Revision comparison data
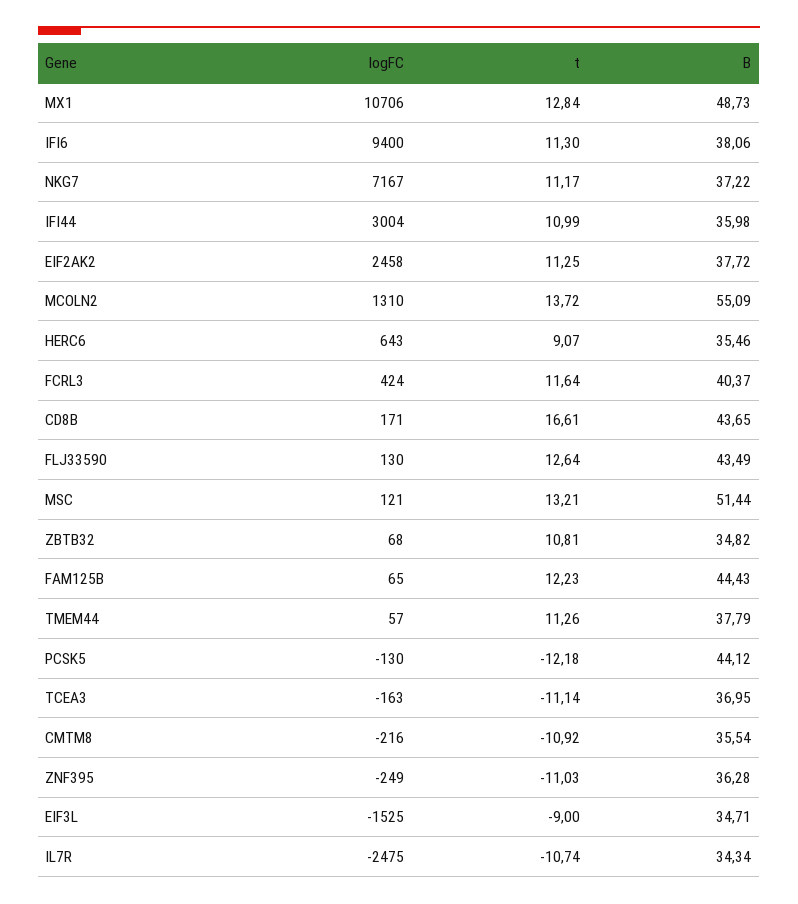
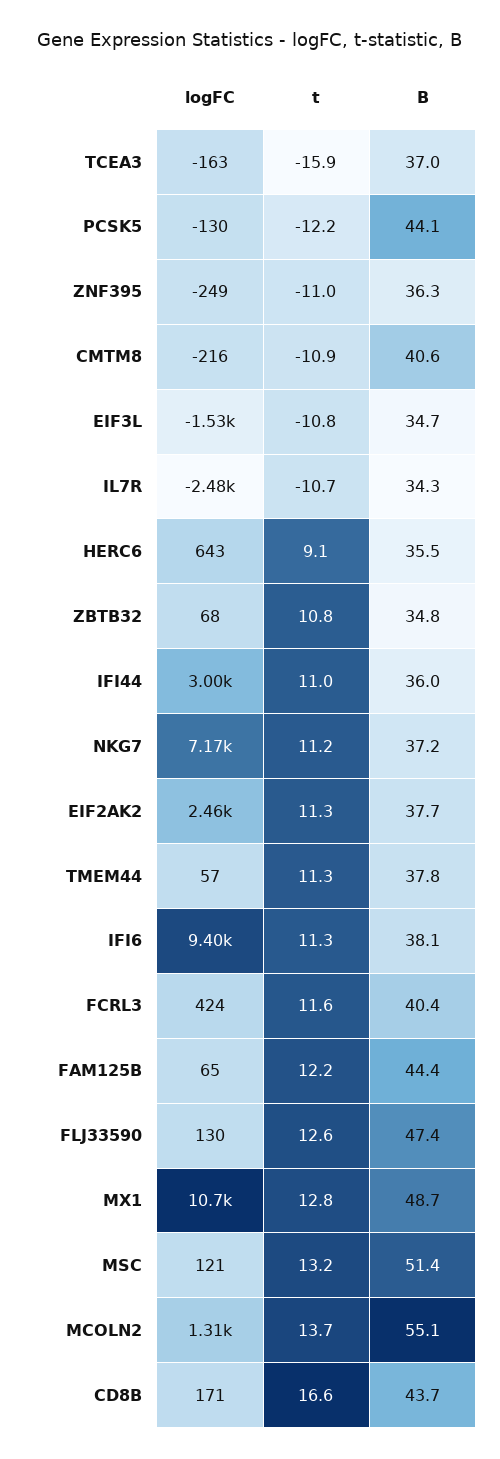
  {
    "logFC": {
      "MX1": 10706,
      "IFI6": 9400,
      "NKG7": 7167,
      "IFI44": 3004,
      "EIF2AK2": 2458,
      "MCOLN2": 1310,
      "HERC6": 643,
      "FCRL3": 424,
      "CD8B": 171,
      "FLJ33590": 130,
      "MSC": 121,
      "ZBTB32": 68,
      "FAM125B": 65,
      "TMEM44": 57,
      "PCSK5": -130,
      "TCEA3": -163,
      "CMTM8": -216,
      "ZNF395": -249,
      "EIF3L": -1525,
      "IL7R": -2475
    },
    "t": {
      "MX1": 12.84,
      "IFI6": 11.3,
      "NKG7": 11.17,
      "IFI44": 10.99,
      "EIF2AK2": 11.25,
      "MCOLN2": 13.72,
      "HERC6": 9.07,
      "FCRL3": 11.64,
      "CD8B": 16.61,
      "FLJ33590": 12.64,
      "MSC": 13.21,
      "ZBTB32": 10.81,
      "FAM125B": 12.23,
      "TMEM44": 11.26,
      "PCSK5": -12.18,
-     "TCEA3": -11.14,
+     "TCEA3": -15.9,
      "CMTM8": -10.92,
      "ZNF395": -11.03,
-     "EIF3L": -9,
+     "EIF3L": -10.8,
      "IL7R": -10.74
    },
    "B": {
      "MX1": 48.73,
      "IFI6": 38.06,
      "NKG7": 37.22,
      "IFI44": 35.98,
      "EIF2AK2": 37.72,
      "MCOLN2": 55.09,
      "HERC6": 35.46,
      "FCRL3": 40.37,
      "CD8B": 43.65,
-     "FLJ33590": 43.49,
+     "FLJ33590": 47.4,
      "MSC": 51.44,
      "ZBTB32": 34.82,
      "FAM125B": 44.43,
      "TMEM44": 37.79,
      "PCSK5": 44.12,
      "TCEA3": 36.95,
-     "CMTM8": 35.54,
+     "CMTM8": 40.6,
      "ZNF395": 36.28,
      "EIF3L": 34.71,
      "IL7R": 34.34
    }
  }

• **Exercise**: Please repeat each record above precisely, with the pictures left out.

• **Exercise output**:
  {
    "logFC": {
      "MX1": 10706,
      "IFI6": 9400,
      "NKG7": 7167,
      "IFI44": 3004,
      "EIF2AK2": 2458,
      "MCOLN2": 1310,
      "HERC6": 643,
      "FCRL3": 424,
      "CD8B": 171,
      "FLJ33590": 130,
      "MSC": 121,
      "ZBTB32": 68,
      "FAM125B": 65,
      "TMEM44": 57,
      "PCSK5": -130,
      "TCEA3": -163,
      "CMTM8": -216,
      "ZNF395": -249,
      "EIF3L": -1525,
      "IL7R": -2475
    },
    "t": {
      "MX1": 12.84,
      "IFI6": 11.3,
      "NKG7": 11.17,
      "IFI44": 10.99,
      "EIF2AK2": 11.25,
      "MCOLN2": 13.72,
      "HERC6": 9.07,
      "FCRL3": 11.64,
      "CD8B": 16.61,
      "FLJ33590": 12.64,
      "MSC": 13.21,
      "ZBTB32": 10.81,
      "FAM125B": 12.23,
      "TMEM44": 11.26,
      "PCSK5": -12.18,
-     "TCEA3": -11.14,
+     "TCEA3": -15.9,
      "CMTM8": -10.92,
      "ZNF395": -11.03,
-     "EIF3L": -9,
+     "EIF3L": -10.8,
      "IL7R": -10.74
    },
    "B": {
      "MX1": 48.73,
      "IFI6": 38.06,
      "NKG7": 37.22,
      "IFI44": 35.98,
      "EIF2AK2": 37.72,
      "MCOLN2": 55.09,
      "HERC6": 35.46,
      "FCRL3": 40.37,
      "CD8B": 43.65,
-     "FLJ33590": 43.49,
+     "FLJ33590": 47.4,
      "MSC": 51.44,
      "ZBTB32": 34.82,
      "FAM125B": 44.43,
      "TMEM44": 37.79,
      "PCSK5": 44.12,
      "TCEA3": 36.95,
-     "CMTM8": 35.54,
+     "CMTM8": 40.6,
      "ZNF395": 36.28,
      "EIF3L": 34.71,
      "IL7R": 34.34
    }
  }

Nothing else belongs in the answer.